### Aim of the task
Going line by line through the entries below, note each one with "GAGNEZ", then report how many there are and nothing else.

─── Source information

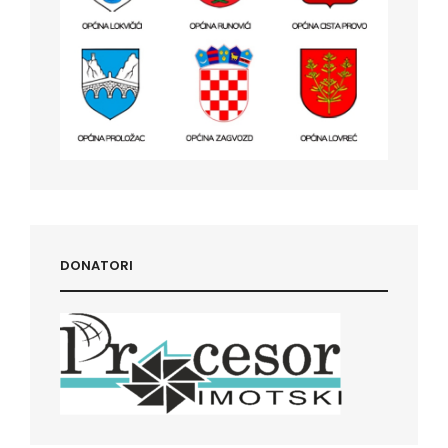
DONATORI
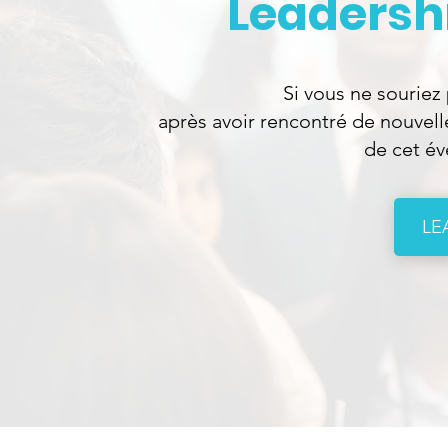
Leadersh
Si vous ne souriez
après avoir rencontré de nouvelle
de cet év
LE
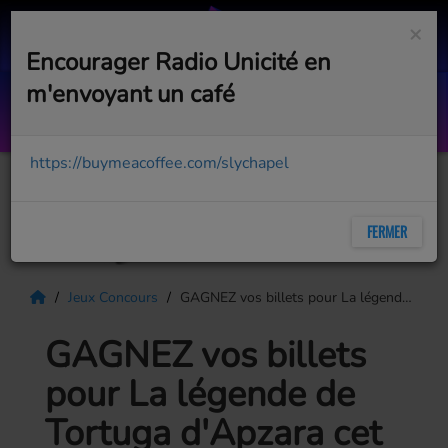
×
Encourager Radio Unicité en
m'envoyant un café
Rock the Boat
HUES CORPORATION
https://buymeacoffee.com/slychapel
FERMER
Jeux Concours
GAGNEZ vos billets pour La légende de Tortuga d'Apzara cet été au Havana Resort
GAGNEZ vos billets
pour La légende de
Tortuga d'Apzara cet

──────

### Solution to the problem
2